🤖 AI Summary
Softmax-based self-attention often assigns excessive weight to semantically irrelevant tokens (e.g., punctuation, special symbols), causing attention noise and rank collapse. To address this, we propose the Integral Transformer, which avoids negative attention scores and instead dynamically calibrates attention distributions by sampling from and integrating over the logit distribution—thereby suppressing noise while preserving critical special tokens (e.g., [CLS], [SEP]). Our method employs a hierarchical strategy: lower layers retain standard Softmax attention to ensure representational fidelity, while upper layers adopt integral attention to enhance stability and generalization. Evaluated on multiple knowledge-intensive reasoning benchmarks—including CLUE, ReClor, and LogiQA—the Integral Transformer consistently outperforms standard Transformers, Cog Attention, and Differential Transformers. It effectively mitigates rank collapse and significantly improves modeling capacity for complex logical and deductive reasoning tasks.
📝 Abstract
Softmax self-attention often assigns disproportionate weight to semantically uninformative tokens such as special tokens and punctuation, a phenomenon known as attention noise. While recent methods like Cog Attention and the Differential Transformer have addressed this by introducing negative attention scores, they risk discarding useful information. In this paper, we propose the Integral Transformer, a novel self-attention mechanism that denoises attention by integrating signals sampled from the logit distribution. Our approach mitigates noise while preserving the contributions of special tokens critical for model performance.

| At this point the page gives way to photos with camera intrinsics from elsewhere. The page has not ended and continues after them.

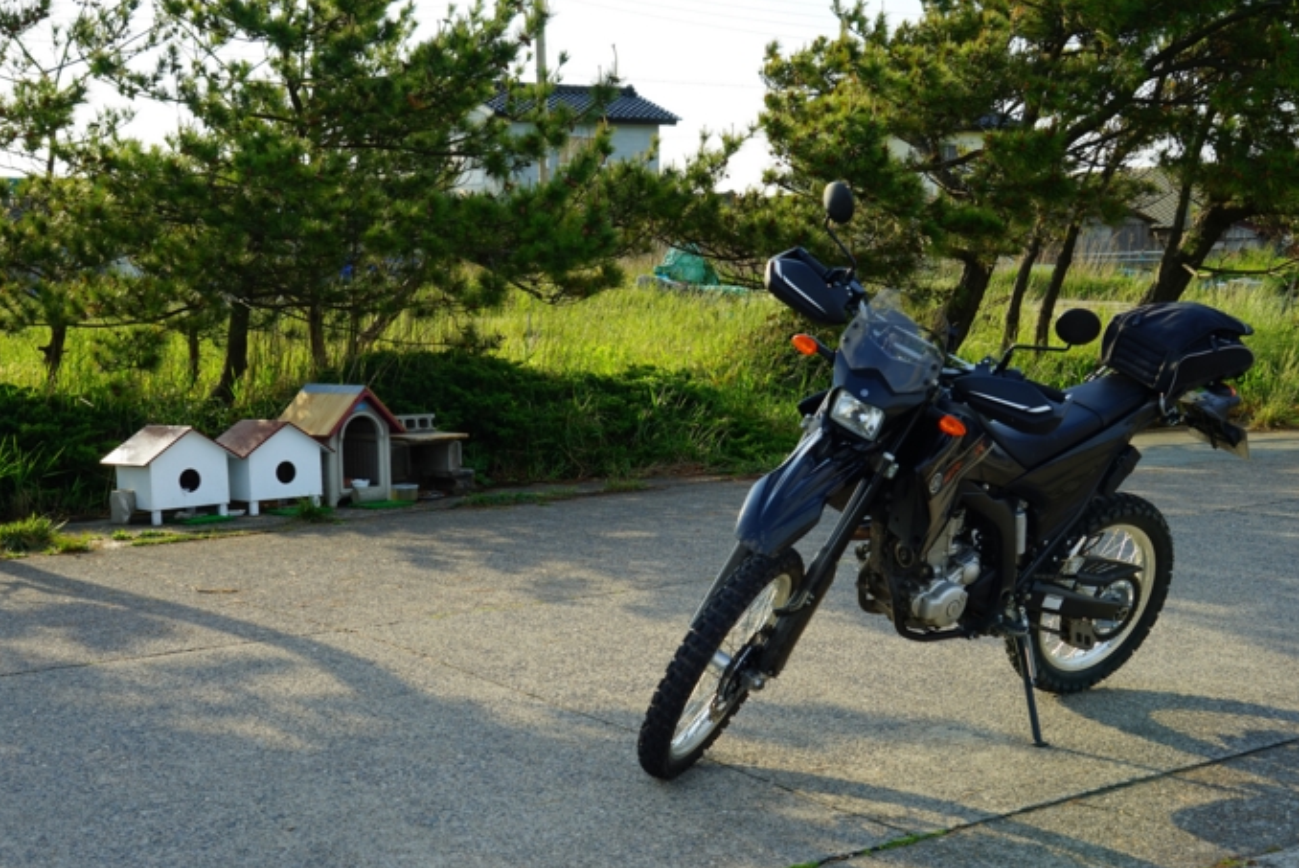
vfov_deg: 29.3
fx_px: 1661
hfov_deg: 42.7
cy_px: 468
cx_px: 615
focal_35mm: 46
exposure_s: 1/90
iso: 100
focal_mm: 39
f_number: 8
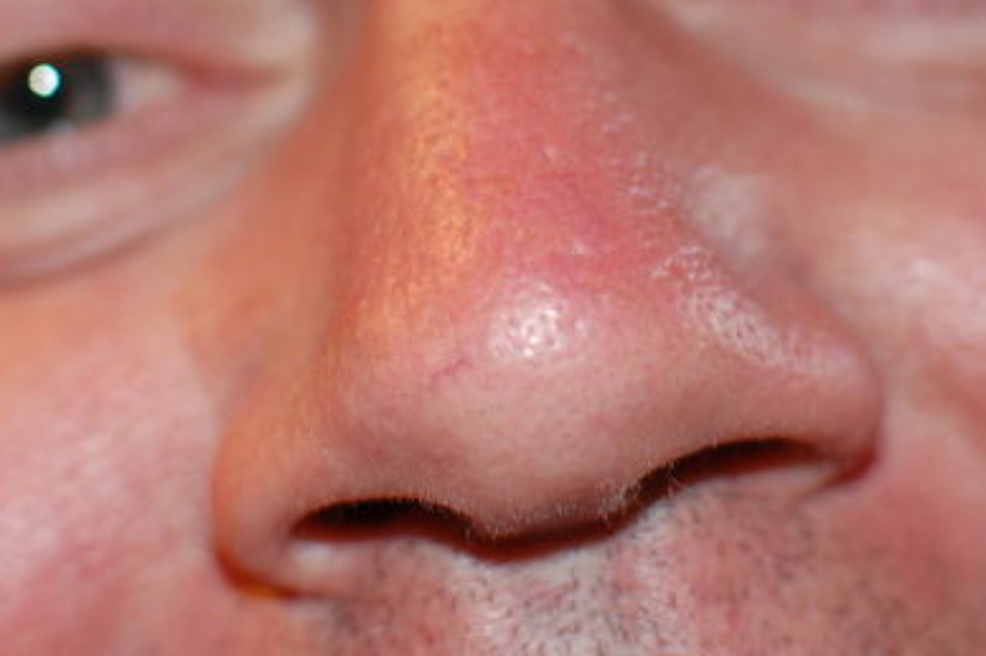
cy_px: 55
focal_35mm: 108
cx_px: 451
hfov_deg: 18.9
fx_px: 2956
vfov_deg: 12.6
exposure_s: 1/60
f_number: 2.8
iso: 200
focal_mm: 35
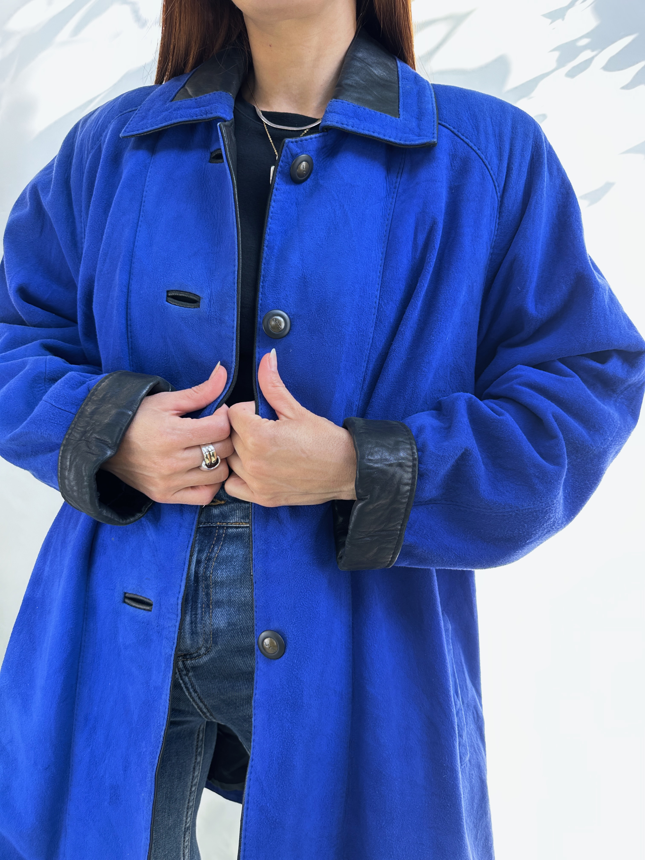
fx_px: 596
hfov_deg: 56.8
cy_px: 430
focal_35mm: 24
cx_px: 322
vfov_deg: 71.6
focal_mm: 6.86
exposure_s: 1/161
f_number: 1.78
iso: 80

Extensive experiments demonstrate that our model outperforms vanilla, Cog, and Differential attention variants on well-established knowledge and reasoning language benchmarks. Moreover, our analysis reveals that employing vanilla self-attention in the lower Transformer layers enhances performance and that the Integral Transformer effectively balances attention distributions and reduces rank collapse in upper layers.